It is hard to disagree with Locke on his State of Nature and State of War concepts. The maxims presented are almost an innate sense and need not be stated. At the time when he wrote his Second Treatise it would seem they were less obvious than they are today, perhaps that is true or maybe not. Because something occurs naturally does not mean it is not subject to human intervention, and this too occurs naturally. The fact slavery is not possible in the State of Nature does not mean it is not possible in human nature, as we all know.
It does seem natural to want to eliminate slavery, especially if one is subject to a master. What I feel Locke glosses over is the very reality of slavery and human nature. Absolute monarchy is, relatively, a reality in some places today. Maybe it is not “natural” in a sense where people are inevitably doomed to spend the rest of their lives as loyal subjects to the absolute authority of the state. However, being born into a system that promotes a monarch with almost unlimited authority can happen. Niccolo Machiavelli understood this when he wrote his il Principe, a realpolitik book for dummies. Even Machiavelli understands human nature can only endure so much oppression. Machiavelli suggests his prince avoid seizure of his subject’s property because “men sooner forget the death of their father than the loss of their patrimony.” He goes further to tell his prince not to rape, murder or steal from his subjects. Here he recognizes this as the natural state of being (State of Nature). He then offers ways to get around the State of Nature: avoiding these things as much as possible, and only executing for pseudolegitimate reasons can ensure a prince great success. I feel Locke has his ideals in mind, but there is much room for a prince to get away with limiting freedoms rather than striving for absolutism.

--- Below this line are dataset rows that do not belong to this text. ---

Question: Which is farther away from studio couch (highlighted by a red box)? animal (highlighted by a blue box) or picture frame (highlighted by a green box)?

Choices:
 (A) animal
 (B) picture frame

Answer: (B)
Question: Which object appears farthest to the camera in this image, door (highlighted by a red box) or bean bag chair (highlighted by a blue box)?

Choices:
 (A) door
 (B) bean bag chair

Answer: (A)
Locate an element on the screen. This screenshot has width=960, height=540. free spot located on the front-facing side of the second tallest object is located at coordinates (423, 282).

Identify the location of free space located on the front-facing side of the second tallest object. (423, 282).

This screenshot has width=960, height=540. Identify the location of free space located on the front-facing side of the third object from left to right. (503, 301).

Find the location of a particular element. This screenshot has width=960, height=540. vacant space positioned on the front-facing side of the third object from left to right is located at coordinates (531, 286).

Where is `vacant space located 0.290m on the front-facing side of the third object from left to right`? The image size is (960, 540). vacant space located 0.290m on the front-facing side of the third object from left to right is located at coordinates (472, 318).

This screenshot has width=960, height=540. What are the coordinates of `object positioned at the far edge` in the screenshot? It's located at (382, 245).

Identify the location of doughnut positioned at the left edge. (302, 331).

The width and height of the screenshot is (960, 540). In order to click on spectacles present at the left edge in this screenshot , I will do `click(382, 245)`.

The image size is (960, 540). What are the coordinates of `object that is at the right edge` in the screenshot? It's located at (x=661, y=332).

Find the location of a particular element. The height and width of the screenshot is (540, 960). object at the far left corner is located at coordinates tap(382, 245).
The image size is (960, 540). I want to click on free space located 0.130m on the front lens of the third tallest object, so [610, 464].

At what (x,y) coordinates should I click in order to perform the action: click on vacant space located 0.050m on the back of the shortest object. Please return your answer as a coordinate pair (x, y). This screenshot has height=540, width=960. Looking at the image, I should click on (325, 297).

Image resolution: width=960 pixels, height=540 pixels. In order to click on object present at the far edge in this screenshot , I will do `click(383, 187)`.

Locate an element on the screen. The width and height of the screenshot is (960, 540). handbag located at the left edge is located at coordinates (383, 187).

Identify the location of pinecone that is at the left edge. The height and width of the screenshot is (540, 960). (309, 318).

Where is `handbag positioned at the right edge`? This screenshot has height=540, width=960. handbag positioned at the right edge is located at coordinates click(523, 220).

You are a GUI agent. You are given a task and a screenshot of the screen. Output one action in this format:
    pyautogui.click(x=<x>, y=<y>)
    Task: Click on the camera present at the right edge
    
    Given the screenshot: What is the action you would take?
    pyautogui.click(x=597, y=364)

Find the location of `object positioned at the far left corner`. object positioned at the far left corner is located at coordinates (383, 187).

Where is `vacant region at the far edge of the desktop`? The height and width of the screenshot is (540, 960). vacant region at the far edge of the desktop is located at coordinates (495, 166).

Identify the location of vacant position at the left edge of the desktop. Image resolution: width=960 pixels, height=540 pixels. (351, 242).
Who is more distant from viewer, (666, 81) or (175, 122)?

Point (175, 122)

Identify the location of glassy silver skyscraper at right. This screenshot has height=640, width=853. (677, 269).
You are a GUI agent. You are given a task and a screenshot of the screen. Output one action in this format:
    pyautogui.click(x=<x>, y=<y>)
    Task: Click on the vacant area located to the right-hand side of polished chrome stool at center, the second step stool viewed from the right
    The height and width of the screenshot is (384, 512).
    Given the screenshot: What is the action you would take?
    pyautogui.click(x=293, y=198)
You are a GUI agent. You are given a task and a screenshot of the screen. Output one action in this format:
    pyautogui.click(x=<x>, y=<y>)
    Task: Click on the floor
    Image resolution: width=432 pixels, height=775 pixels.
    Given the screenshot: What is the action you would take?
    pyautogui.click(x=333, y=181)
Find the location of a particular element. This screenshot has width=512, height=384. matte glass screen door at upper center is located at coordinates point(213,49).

If Locke is merely countering Hobbs on absolute monarchy, therein lies many problems. If a prince decides to exercise in a limited monarch, then enough leeway is given to him to maintain, to at least some degree, necessary legitimacy to inhibit the State of Nature. What, then, constitutes the State of War? If a ruler can prevent this State of War by exercising cruelty and compassion in a manner that never really constitutes the State of War for the greater population, individuals can suffer indefinitely. Basically, unless a significant population perceives a threat, individuals will always suffer under this black and white example of Nature and War.